§ PROBLEM DESCRIPTION
An exact copy of the entries below is required, with all pictures removed.

§ DATA SHOWN
- - - - -

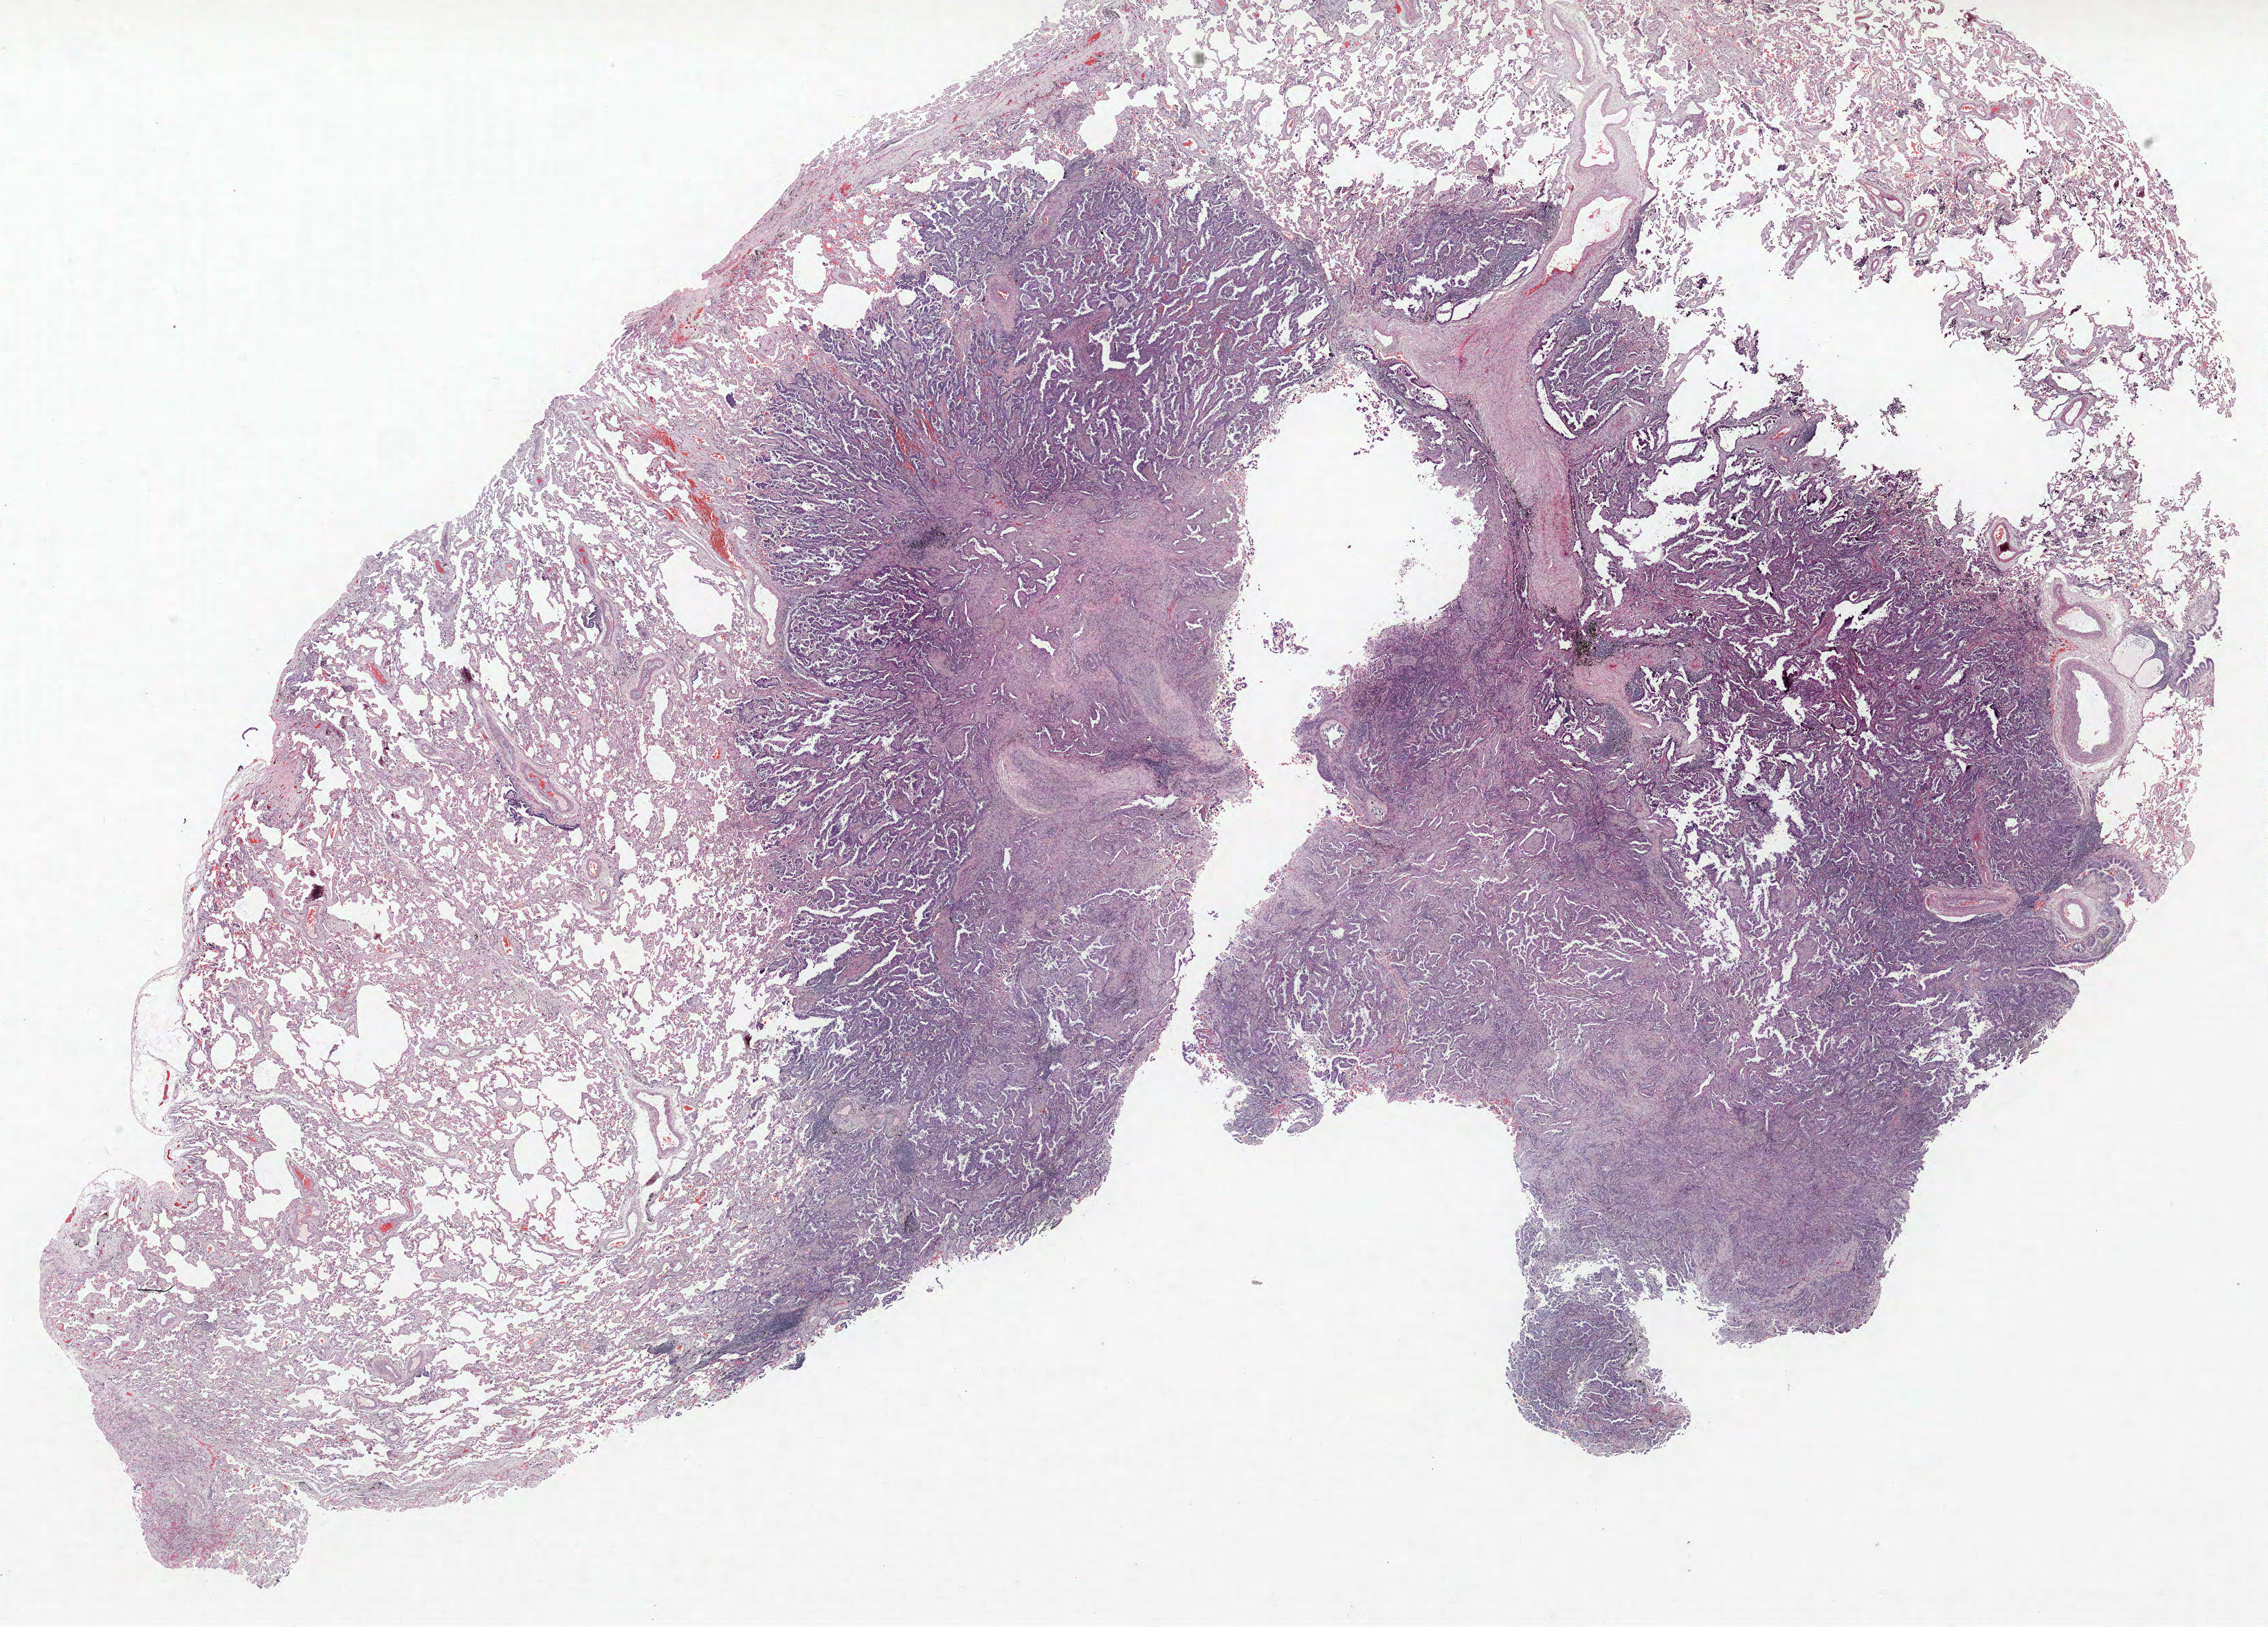
H&E-stained whole-slide image — shown as a low-resolution overview of the whole scanned area (about 26.4 x 18.9 mm), formalin-fixed paraffin-embedded (FFPE) section, lung. Male patient, aged 60 at enrolment. Former smoker at enrolment.
- stage (AJCC 6th edition): IA
- primary tumour location (clinical record): right lower lobe
- participant's lung-cancer diagnosis: Neoplasm, malignant
- ICD-O-3 topography: lower lobe of lung (C34.3)
- tumour size (pathology): 20 mm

- - - - -

§ SOLUTION TO THIS TASK
H&E-stained whole-slide image — shown as a low-resolution overview of the whole scanned area (about 26.4 x 18.9 mm), formalin-fixed paraffin-embedded (FFPE) section, lung. Male patient, aged 60 at enrolment. Former smoker at enrolment.
- stage (AJCC 6th edition): IA
- primary tumour location (clinical record): right lower lobe
- participant's lung-cancer diagnosis: Neoplasm, malignant
- ICD-O-3 topography: lower lobe of lung (C34.3)
- tumour size (pathology): 20 mm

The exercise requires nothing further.